Given request A :: In the taxonomy records, change "common name" to "vernacular name" in the lines starting at the line containing "class: Magnoliopsida" and ending at the end of the records, keeping everything else the same. Give back only those lines.

Source extract ::
....................

Meantime rock brains might not go a bundle on Jonesy’s silly swastika t-shirts or pulling techniques but you gotta admit he’s got a great guitar sound. This is the best newie on “Swindle” and it thunders along like a good ‘un, blessed with Ten Pole Tudor’s pogoing vocals and an hilarious Rotten piss-take. “Ian Dury – Cockney Pride. Mick Jagger – white nigger. Elton John – hair transplant”. Sex Pistols – C.O.D.





“(I’m Not Your) Stepping Stone” (Virgin)

Review, Smash Hits. June 1980


“The Swindle continues…the song isn’t even in the film,” the sleeve proudly announces underneath the advertisement for “The Great Rock ‘n’ Roll Swindle”. Heed those first few words, please, you may love the S(ex) Pistols for nostalgic reasons or whatever, but this record is unlistenable through its deliberately distorted, destructive production job. THERE IS NO SONG TO LISTEN TO – don’t be swindled again!





Ten Pole Tudor with Sex Pistols: “Who Killed Bambi?” (Virgin)

....................

[Data excerpts]
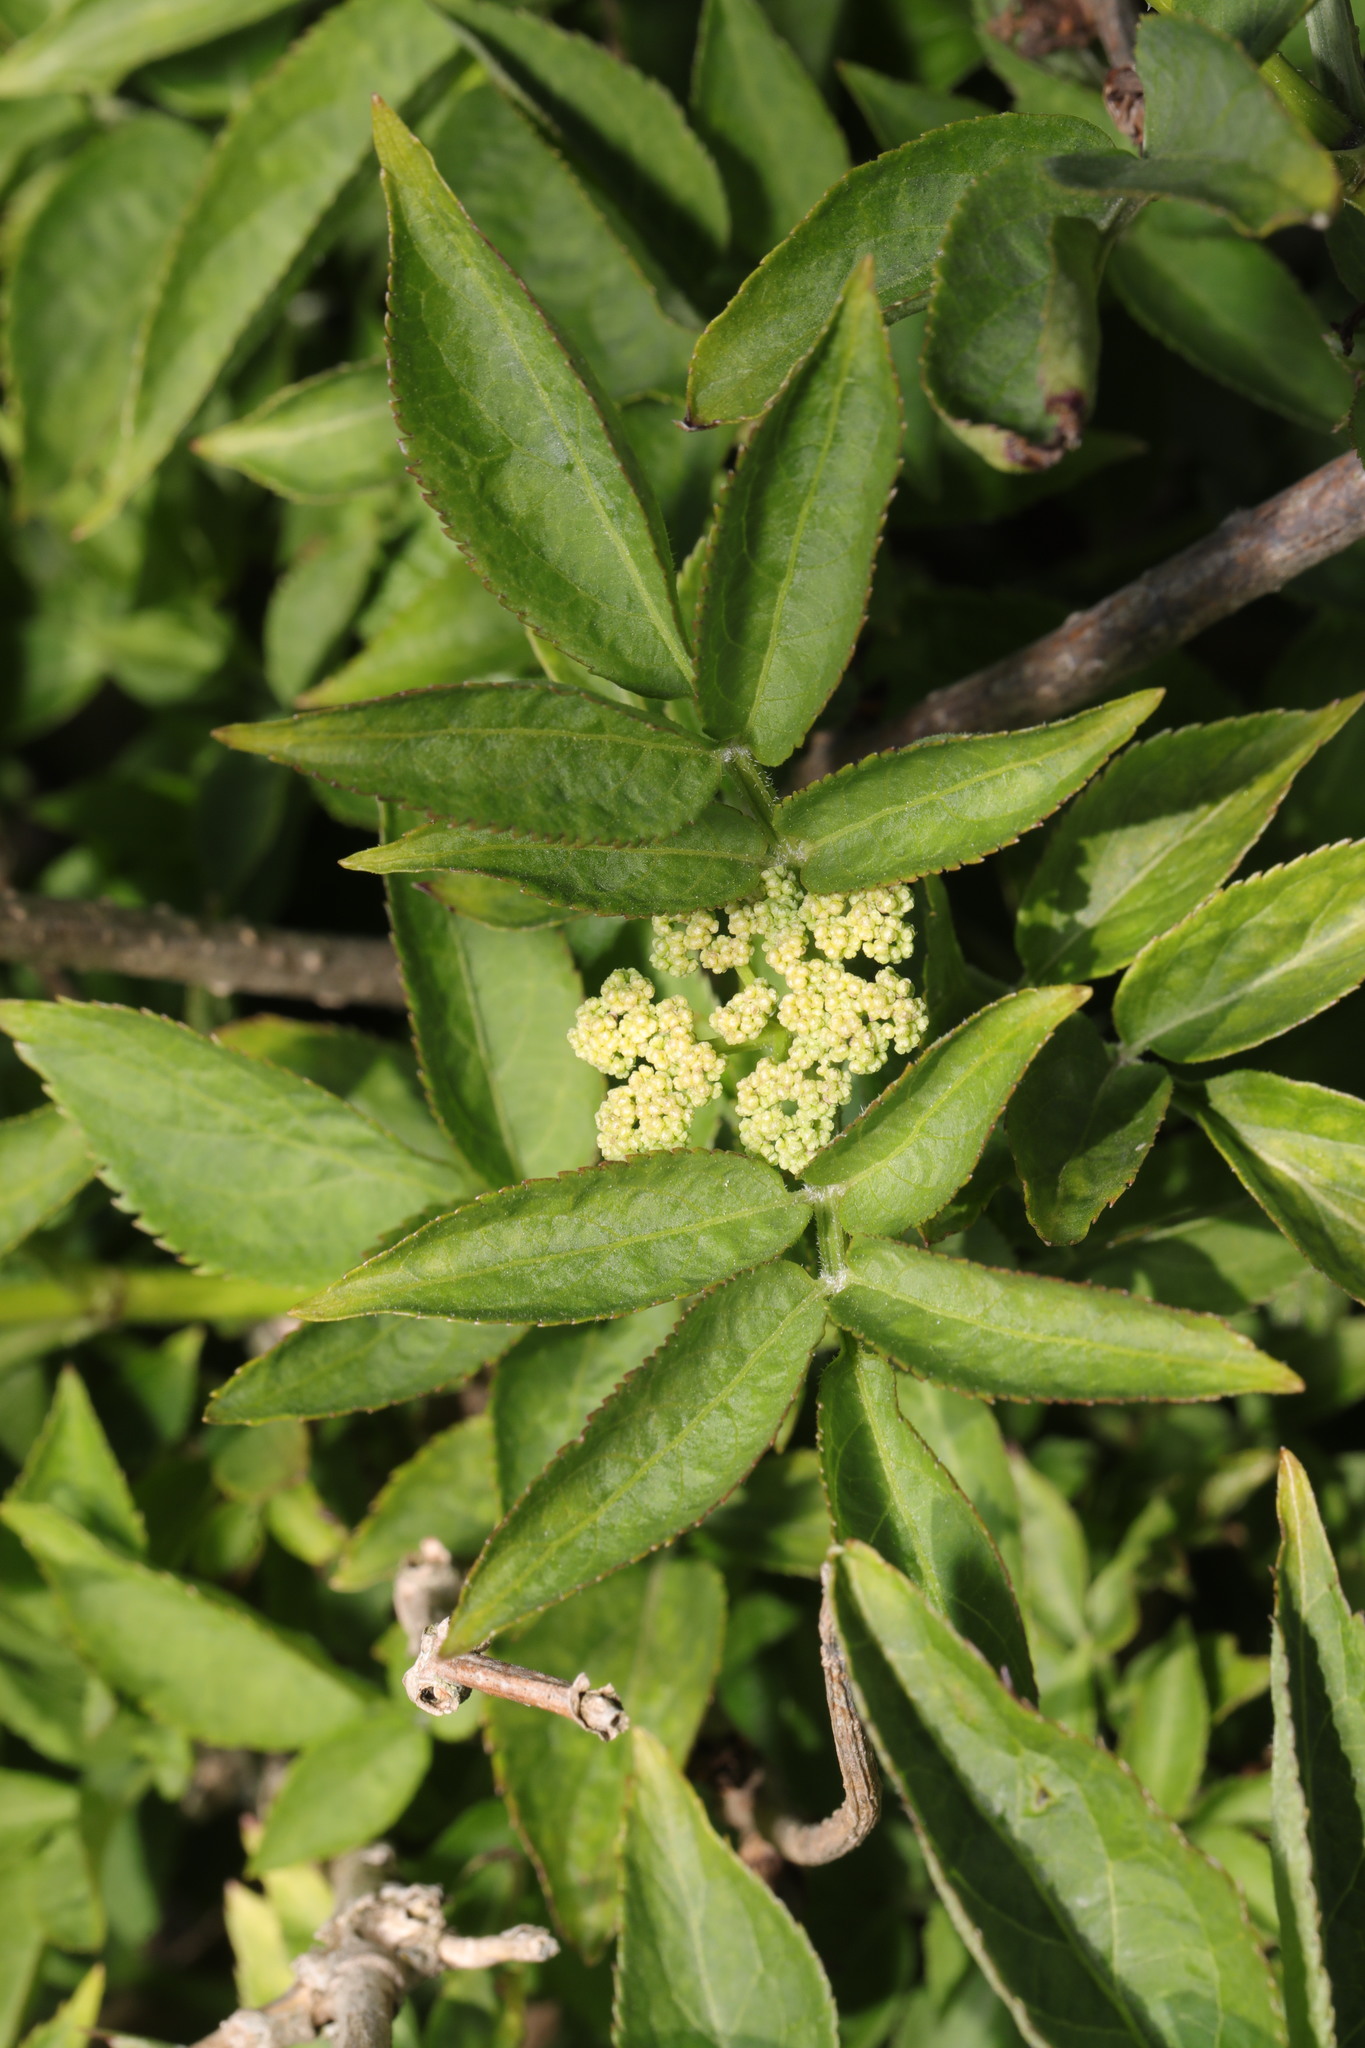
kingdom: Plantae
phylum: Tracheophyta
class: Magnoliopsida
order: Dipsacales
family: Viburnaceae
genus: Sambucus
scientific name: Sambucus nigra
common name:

....................

Given request B :: Quote the passage from the music review starting at "Meantime rock brains" and ending at "be swindled again!".

Task solution A ::
class: Magnoliopsida
order: Dipsacales
family: Viburnaceae
genus: Sambucus
scientific name: Sambucus nigra
vernacular name:

Task solution B ::
Meantime rock brains might not go a bundle on Jonesy’s silly swastika t-shirts or pulling techniques but you gotta admit he’s got a great guitar sound. This is the best newie on “Swindle” and it thunders along like a good ‘un, blessed with Ten Pole Tudor’s pogoing vocals and an hilarious Rotten piss-take. “Ian Dury – Cockney Pride. Mick Jagger – white nigger. Elton John – hair transplant”. Sex Pistols – C.O.D.





“(I’m Not Your) Stepping Stone” (Virgin)

Review, Smash Hits. June 1980


“The Swindle continues…the song isn’t even in the film,” the sleeve proudly announces underneath the advertisement for “The Great Rock ‘n’ Roll Swindle”. Heed those first few words, please, you may love the S(ex) Pistols for nostalgic reasons or whatever, but this record is unlistenable through its deliberately distorted, destructive production job. THERE IS NO SONG TO LISTEN TO – don’t be swindled again!